··· GIVEN DATA

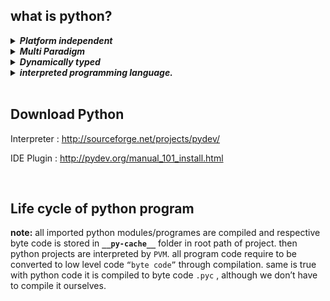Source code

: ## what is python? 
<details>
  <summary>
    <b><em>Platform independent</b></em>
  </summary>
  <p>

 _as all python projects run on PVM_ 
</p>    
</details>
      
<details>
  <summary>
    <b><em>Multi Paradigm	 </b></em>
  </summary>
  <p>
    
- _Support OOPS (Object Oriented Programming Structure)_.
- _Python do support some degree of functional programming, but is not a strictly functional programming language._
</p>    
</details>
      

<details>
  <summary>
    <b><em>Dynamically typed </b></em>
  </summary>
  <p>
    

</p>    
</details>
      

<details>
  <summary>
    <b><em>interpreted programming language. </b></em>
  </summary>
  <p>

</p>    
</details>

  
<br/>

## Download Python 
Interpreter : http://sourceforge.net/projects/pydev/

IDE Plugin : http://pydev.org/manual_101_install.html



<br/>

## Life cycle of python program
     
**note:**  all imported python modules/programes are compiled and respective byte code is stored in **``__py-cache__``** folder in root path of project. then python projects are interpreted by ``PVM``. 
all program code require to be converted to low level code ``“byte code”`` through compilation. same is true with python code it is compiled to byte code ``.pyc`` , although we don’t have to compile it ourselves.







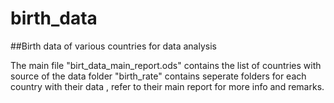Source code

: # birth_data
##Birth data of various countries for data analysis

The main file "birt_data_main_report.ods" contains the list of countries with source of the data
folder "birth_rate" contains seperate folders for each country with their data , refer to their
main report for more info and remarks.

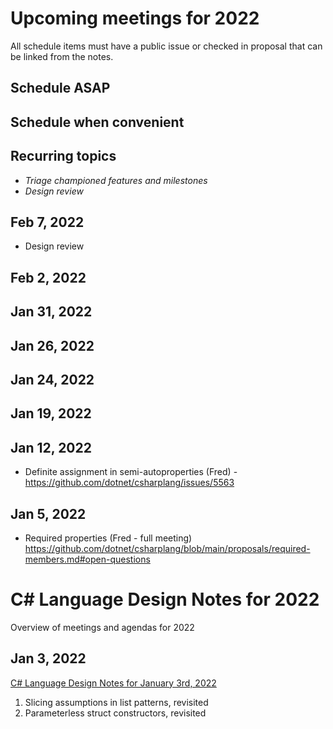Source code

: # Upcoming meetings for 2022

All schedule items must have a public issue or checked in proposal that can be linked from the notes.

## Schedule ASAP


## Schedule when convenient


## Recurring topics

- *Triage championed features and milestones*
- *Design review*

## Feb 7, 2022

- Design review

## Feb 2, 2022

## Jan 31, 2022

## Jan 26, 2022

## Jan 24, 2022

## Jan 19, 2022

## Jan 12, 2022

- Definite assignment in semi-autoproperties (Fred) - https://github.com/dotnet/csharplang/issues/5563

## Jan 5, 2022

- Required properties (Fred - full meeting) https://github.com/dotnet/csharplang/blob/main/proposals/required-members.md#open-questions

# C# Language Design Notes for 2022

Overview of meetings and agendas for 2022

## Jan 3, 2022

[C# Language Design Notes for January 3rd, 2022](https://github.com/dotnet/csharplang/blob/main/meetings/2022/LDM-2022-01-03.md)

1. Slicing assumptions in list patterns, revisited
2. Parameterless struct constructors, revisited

······

#### [TASK GOAL]
Could you write out, character for character, every line of the rows from the one holding "## Jan 19, 2022" through the last line of the rows, with both ends included?

#### [FINAL ANSWER]
## Jan 19, 2022

## Jan 12, 2022

- Definite assignment in semi-autoproperties (Fred) - https://github.com/dotnet/csharplang/issues/5563

## Jan 5, 2022

- Required properties (Fred - full meeting) https://github.com/dotnet/csharplang/blob/main/proposals/required-members.md#open-questions

# C# Language Design Notes for 2022

Overview of meetings and agendas for 2022

## Jan 3, 2022

[C# Language Design Notes for January 3rd, 2022](https://github.com/dotnet/csharplang/blob/main/meetings/2022/LDM-2022-01-03.md)

1. Slicing assumptions in list patterns, revisited
2. Parameterless struct constructors, revisited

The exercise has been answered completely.